Олег не обманул. Как только он закончил работать белым, стало не так больно. А может я привыкла. В какой-то момент я поймала ту самую наркоманскую волну. Мне хотелось продлить сеанс, чтобы ощущать эту боль. Или хотелось продлить близость Олега? Я чувствовала его дыхание своей кожей. У меня не было сил игнорировать приятные покалывания даже через саднящую боль, когда он стирал излишки краски, задевая сосок.
– Тебе восемнадцать? – спросил Олег, нарушая тишину и мою полуэротическую медитацию.
– Скоро двадцать, – ответила я. – А что?
– Подумал, что ты захотела закрасить шрамы сразу после совершеннолетия.
– Думаешь, мама не разрешала?
– Обычно так и бывает, – пожал плечами Олег.
– Ты прав. Не разрешала. Она и сейчас против. Но я и не хотела ничего закрашивать в восемнадцать. Моя мама внушила мысль, что шрамы меня не портят. Я верила в это до недавнего времени.
– Что же изменилось?
Олег спросил это так легко и ненавязчиво, словно не знал, как больно мне делает. Ах, он действительно не знал. А мне неожиданно не было больно. Как будто боль и близость этого красивого мужчины лечили мои раны.
– Мой парень… – проговорила я, удивляя саму себя откровенностью.
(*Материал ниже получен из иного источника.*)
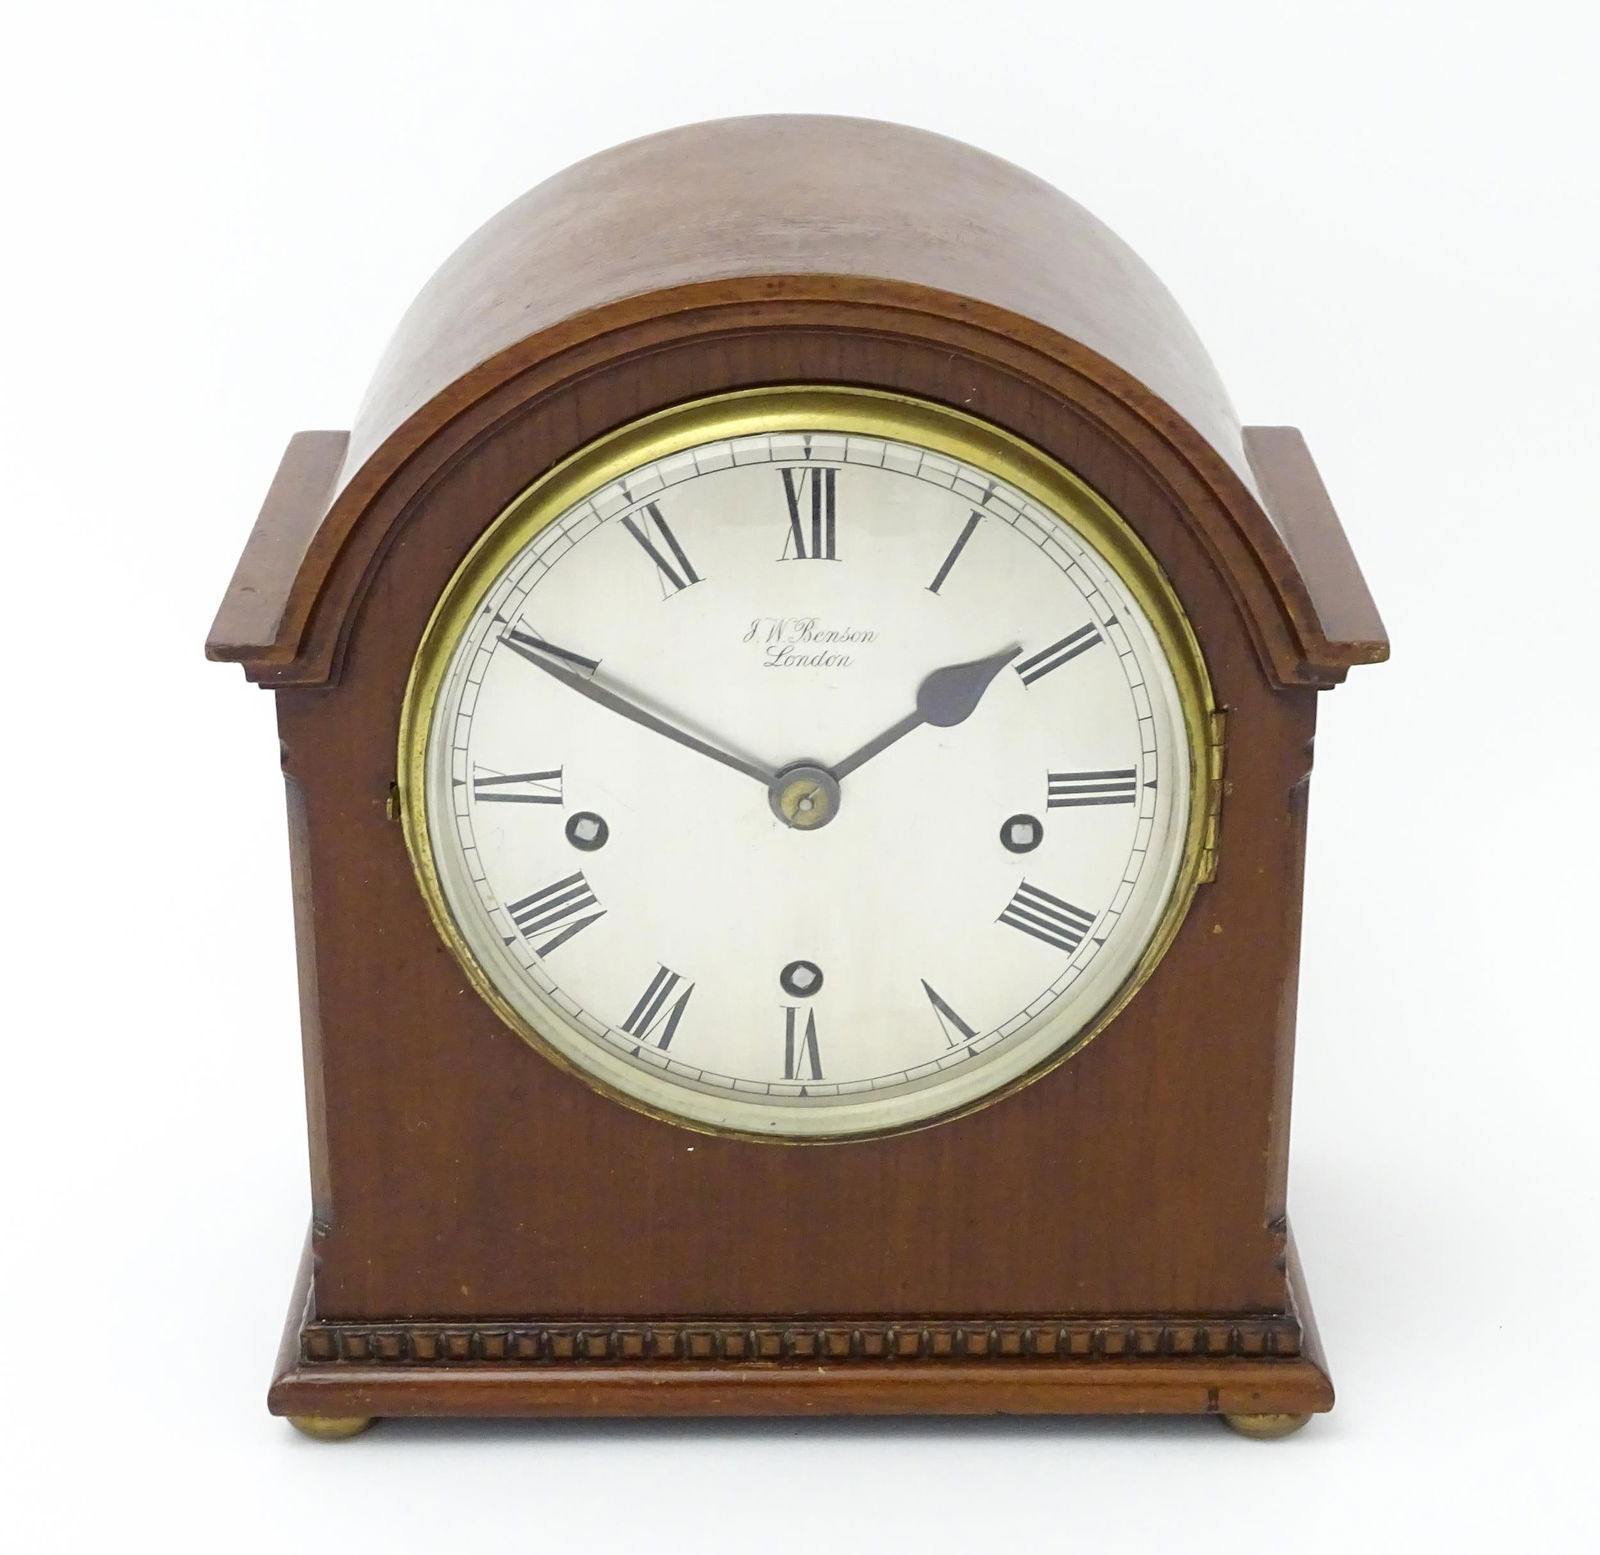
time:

Не в первый раз за этот вечер я так странно себя веду. У меня больше не было сомнений, что всему виной Олег. Я решила, что будет глупо не попробовать выговориться, раз слова сами вылетают изо рта и не рвут меня на части при этом.
– Мой бывший парень, – уточнила я. – Ему было противно. Он сказал мне об этом. Во время секса.
Машинка остановилась. Олег замер.
– Чего? – спросил он, прервавшись, но сразу осекся. – Прости. Это не мое дело.
Я решила изобразить равнодушие.
– Мы вроде как болтаем. Пока ты работаешь.
–Угу, – согласился Олег.
Машинка зажужжала, он вернулся к бабочкам, а я застонала совсем неприлично.
– Больно? – проговорил Олег, собираясь снова остановиться.
– Нет, нет, – запротестовала я. – Вернее, больно, но как-то странно. Внутри не так больно, пока ты рисуешь. Я могу это терпеть.
Мой мастер усмехнулся.
– Небольшой катарсис, а?
– Похоже.
Я расслабилась, и боль теперь ощущалась совсем иначе. Мне снова хотелось продлить сеанс, и я попросила:
– Может добьем с небом сегодня? Я вроде хорошо адаптировалась.
– Нет, – неожиданно отказал мне Олег, не переставая наносить краску. – К сожалению, я уже не такой выносливый. Через полчаса начну клевать носом и обязательно напортачу.
– О, понятно.
Я взглянула на часы и с удивлением обнаружила, что уже почти полночь. Мы провели в студии три часа, которые пролетели как три минуты.
Хотелось реветь от обиды. Почему все хорошее так быстро кончается? От мысли, что руки Олега больше не будут меня касаться, снова стало больно. Я постаралась не думать о скором финале.
– Не могу понять, как один придурок смог убедить тебя в уродстве, – неожиданно продолжил тему Олег.
Я усмехнулась.
– Он был очень убедителен.
– Не могу представить, что за слова надо сказать.